Attività da svolgere:
1 > Trascrivi senza alcuna modifica il tratto del testo sull'orologio della memoria che va da "Tags: #unica" fino a "facciano per molto.".
2 > Estendi il testo sull'orologio della memoria, riprendendo subito dopo la sua ultima frase.

Brano proposto:

L'orologio della memoria

Pubblicato da Enzo Maria Cilento - fratel Simeone su 25 Maggio 2023, 11:14am

Tags: #unica

L'orologio della memoria

A casa mia e magari a casa di tutti, ci sono orologi fermi da tempo che all’improvviso, per qualche istante, riprendono a camminare come per un improvviso sussulto. Sono come quei cuori in inverno, probabilmente, che ad un tratto, dopo lungo e comprensibile letargo, si svegliano. Non è detto che lo facciano per molto.

Molti avvenimenti dell’esistenza sembrano somigliargli. Uno, il più banale, il più popolare, può essere rappresentato dalla scomparsa inattesa di un personaggio famoso, meglio se iconico (iconico per noi, per i nostri ricordi, per le nostre associazioni) il che ci ricorda repentinamente quel che siamo stati (allora); il tempo che è trascorso, per bene o male che sia; che stacca un altro biglietto per il viaggio, il nostro e quello di ciascuno, che si accompagna a quel che vedo accadere anche sulle pareti di casa mia, simboliche e metaforiche che siano, materiali. Da cui scompaiono infatti volti e miti che sbiadiscono e appartengono inesorabilmente al passato.

Noto di averne sempre meno sulle mura di casa. Anzi, quasi più nessuno dopo che da adolescente campeggiavano ovunque nella mia cameretta, sul letto, fin sul soffitto. Sono stati progressivamente staccati. Il che somiglia a disincanto più che caduta degli dei.

Di dei in terra non ce ne sono, mentre da ragazzi ne avevamo un pantheon intero.

Elenco dati:
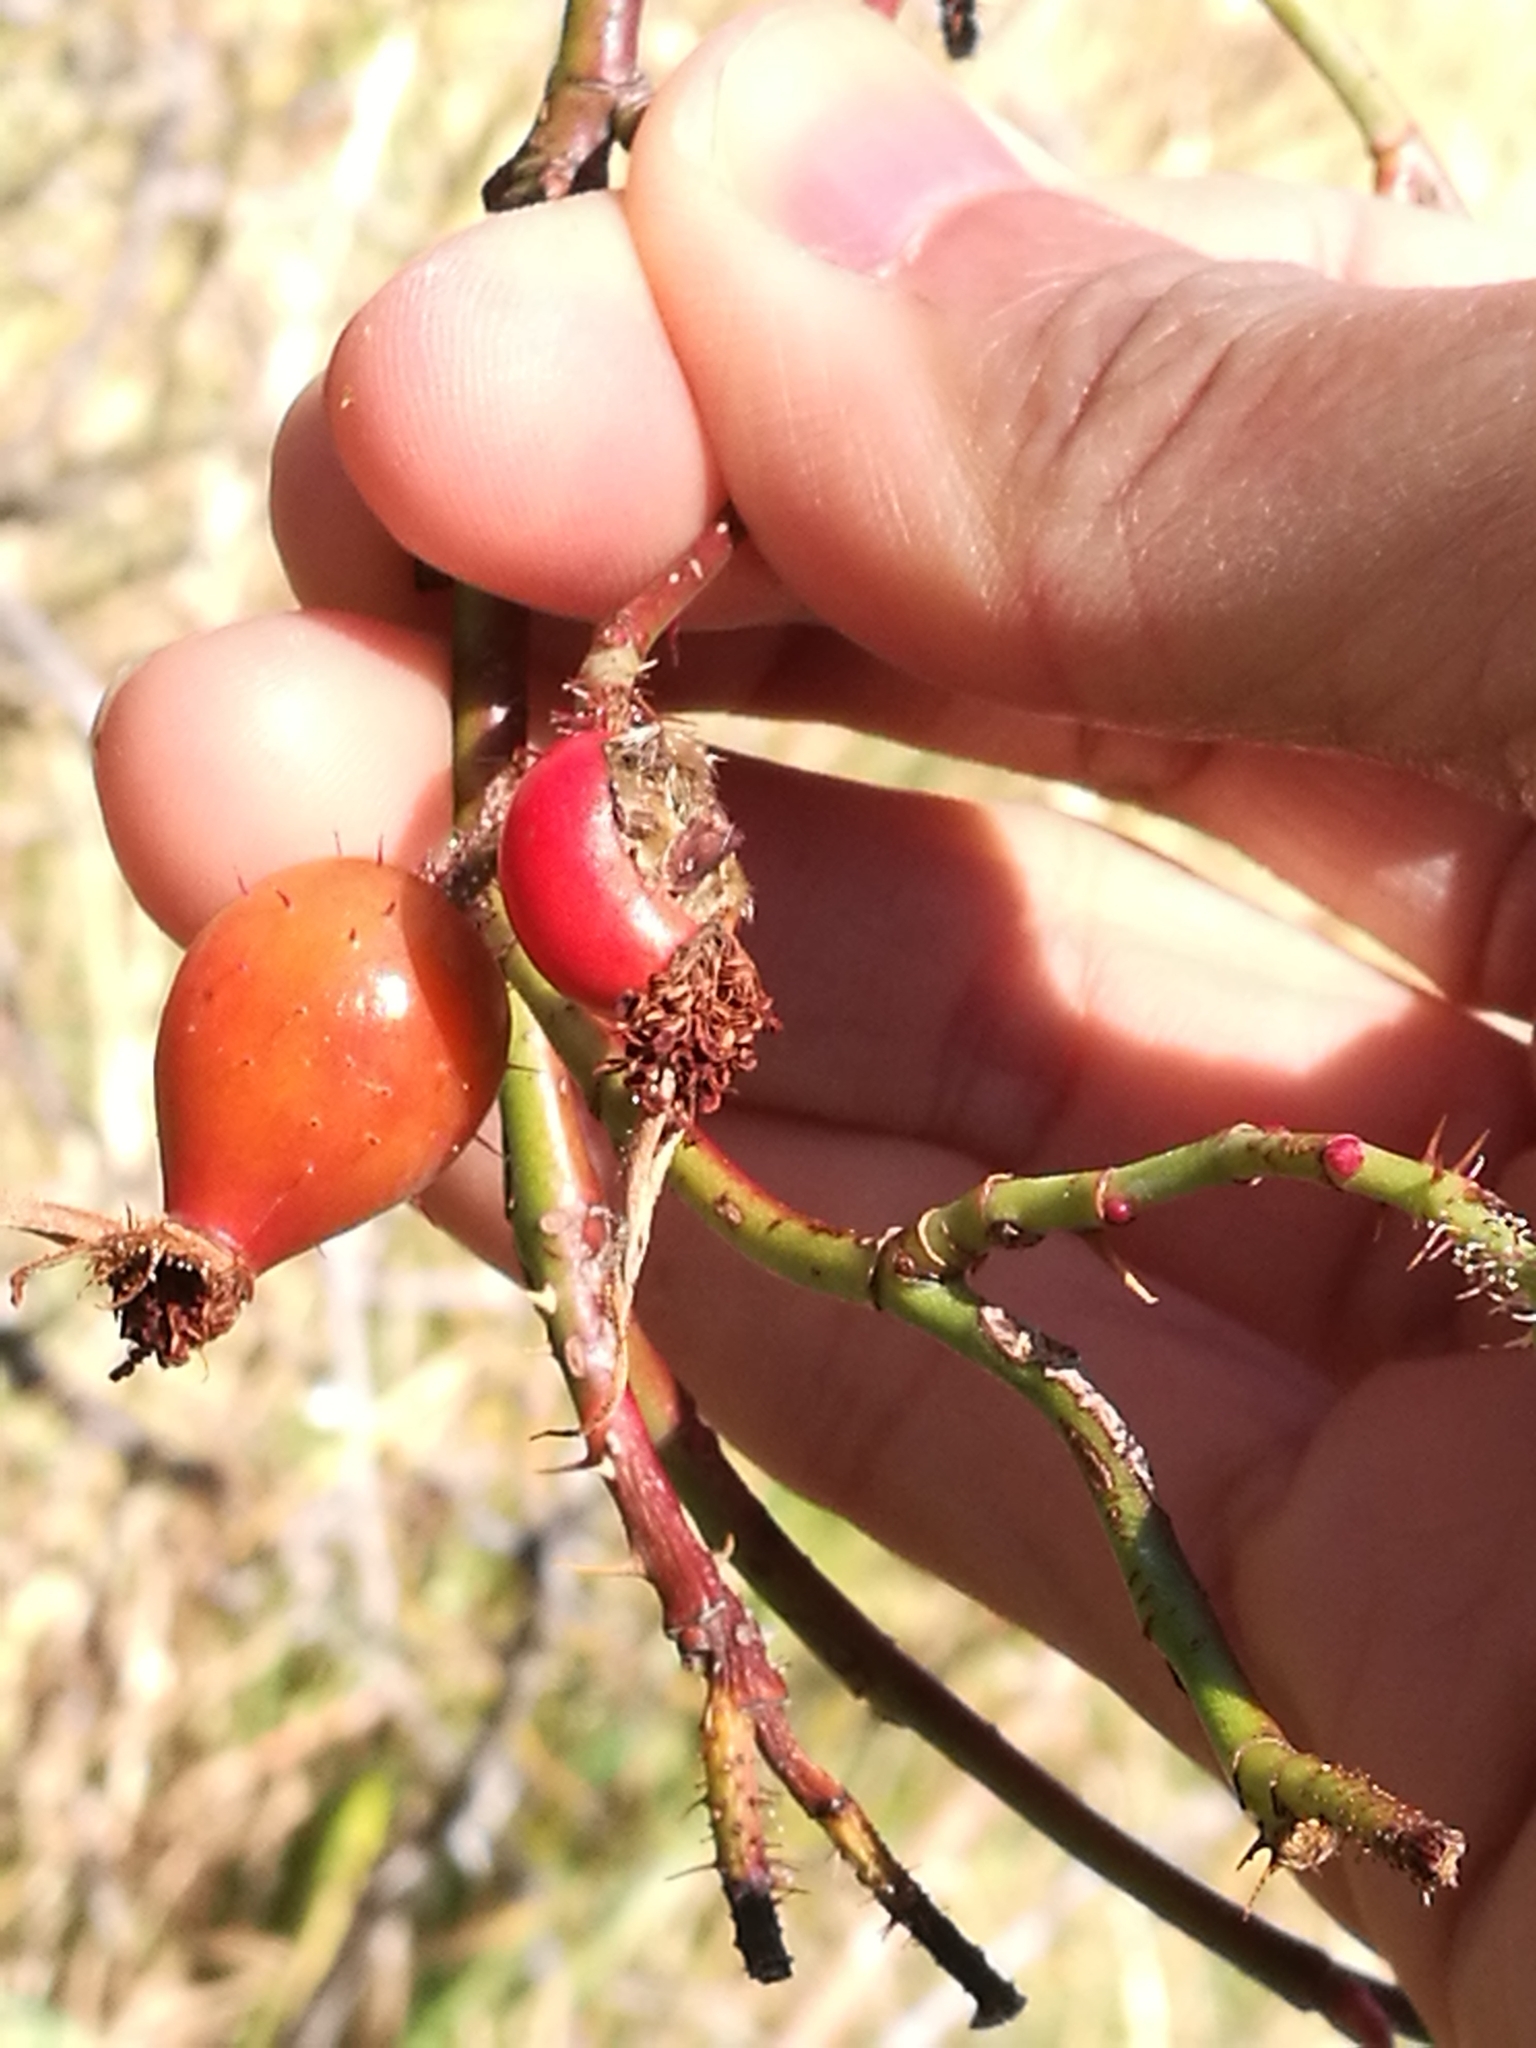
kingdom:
--
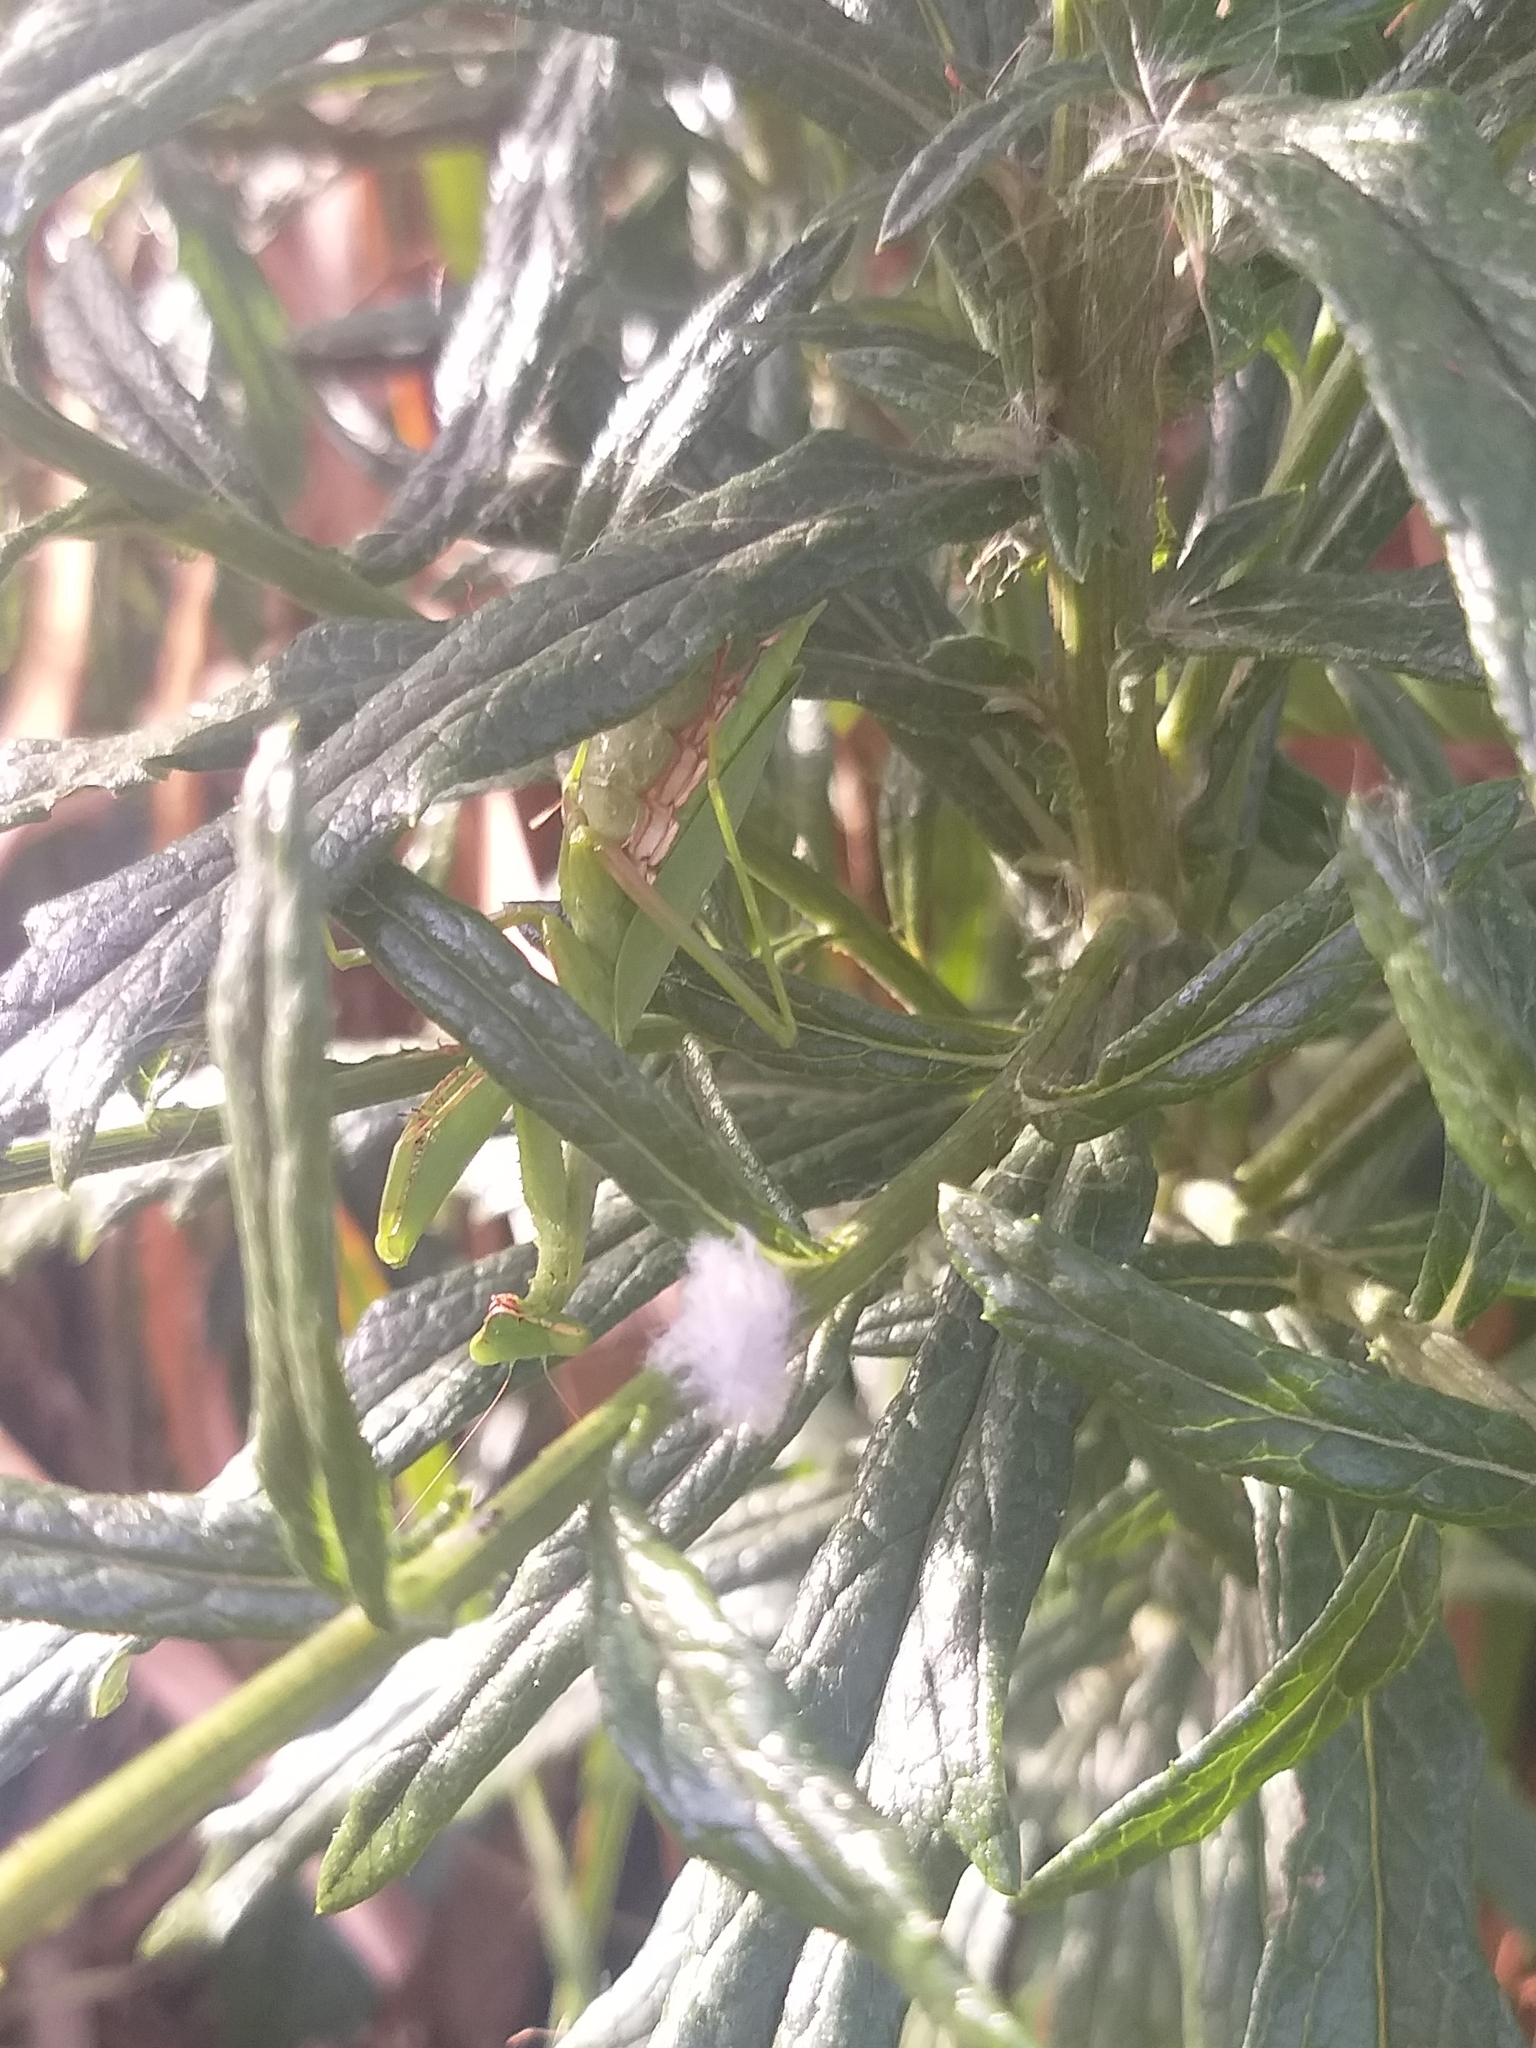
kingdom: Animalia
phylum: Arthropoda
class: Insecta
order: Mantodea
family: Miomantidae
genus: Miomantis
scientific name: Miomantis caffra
==
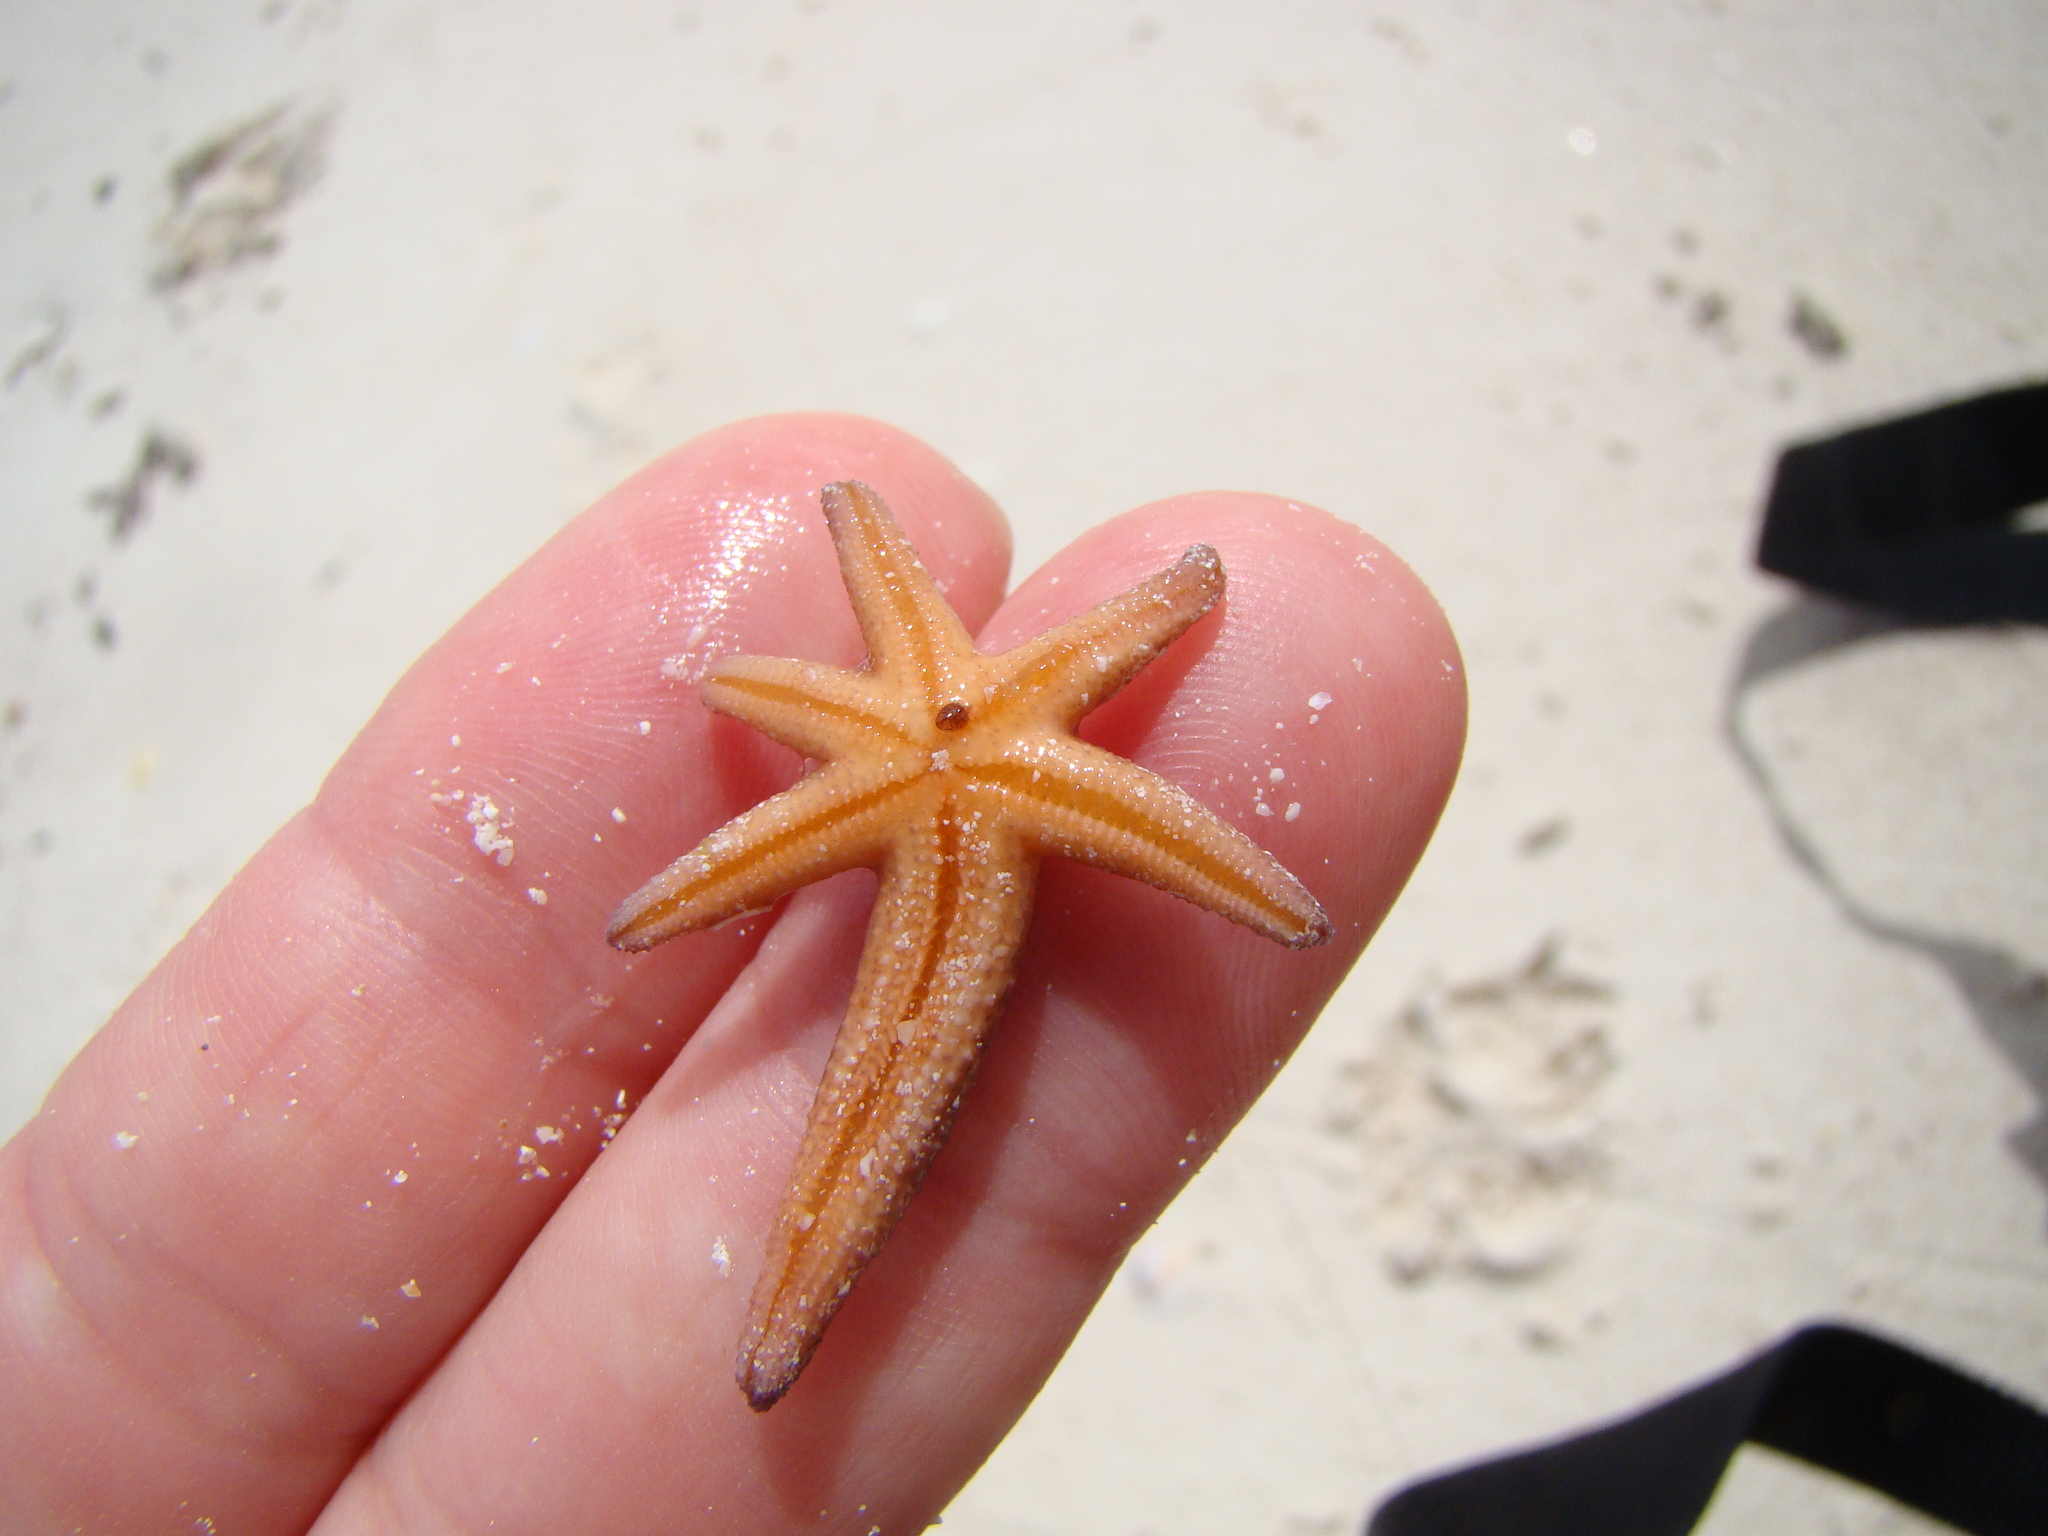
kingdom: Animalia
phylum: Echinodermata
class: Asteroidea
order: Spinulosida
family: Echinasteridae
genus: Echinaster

Risposte all'esercizio:
1 >
Tags: #unica

L'orologio della memoria

A casa mia e magari a casa di tutti, ci sono orologi fermi da tempo che all’improvviso, per qualche istante, riprendono a camminare come per un improvviso sussulto. Sono come quei cuori in inverno, probabilmente, che ad un tratto, dopo lungo e comprensibile letargo, si svegliano. Non è detto che lo facciano per molto.

2 >
Insomma, pur non essendone un fan, a qualcosa del genere fa pensare pure la scomparsa della Turner, ieri sera. Per una vita che sembrava un simbolo di rivincita e di rinascita compiuto. Lei amava dire che se ai più, la sua vita poteva sembrare essere stata dura, lei non poteva nascondersi di aver vissuto un’esistenza piena, un’avventura meravigliosa. Tanto di cappello!

Non sarà per me, per noi, una data di quelle a partire dalla quale la tua esistenza è come divisa da uno spartiacque traumatico e chirurgico. Ciò è accaduto, per quelli come me, per  l’11 settembre del 2001 (e come si fa a dimenticare dov’ero, cosa facevo in quel preciso momento?). O il giorno in cui venivano massacrati Giovanni Falcone, sua moglie e la scorta. Anche qui la stessa cosa: ricordo dove fossi, con chi, occupato in cosa.

Ciò nondimeno, i quadri da staccare dalla parete (ne ho un’esperienza così recente e dolorosa, quelli da portar via dalla casa dei miei) hanno la stessa didascalia e ad essi accompagno la solita preghiera o la solita lamentazione: “Insegnami a contare i miei giorni”. Che è poi il verso di un salmo, il numero 89, bello e struggente, malinconico, in cui l’uomo prende coscienza della sua precarietà, se ancora non avesse fatto i conti con essa. “Gli anni della nostra vita sono settanta, ottanta per i più robusti. E sono quasi tutti fatica e delusione – continua l’autore.

Non gli si può dar torto, come non ne daremmo a passi analoghi del Qoelet (quello dell’Omnia Vanitas) e a certi versi leopardiani. Ai garzoncelli scherzosi non bisogna ricordare che i poster dalla stanza finiranno col dover essere staccati, tutti quanti, uno ad uno.

C’è che con questo non vogliamo fare i conti, inseguendo l’eterna giovinezza: del viso, della pelle, di un corpo senza tempo, di entusiasmi, come gli orologi di casa da cui avevo cominciato. Così che se un giorno potremo sostituire pezzo per pezzo ciò che in noi è invecchiato, i conti saranno sempre più rimandati, all’infinito, sine die. Non è un delitto. E’ la nostra fragilità e la nostra condanna a non essere diversi, immortali. Saremmo più infelici – temo - a ripeterci ogni giorno che domani può toccare a noi.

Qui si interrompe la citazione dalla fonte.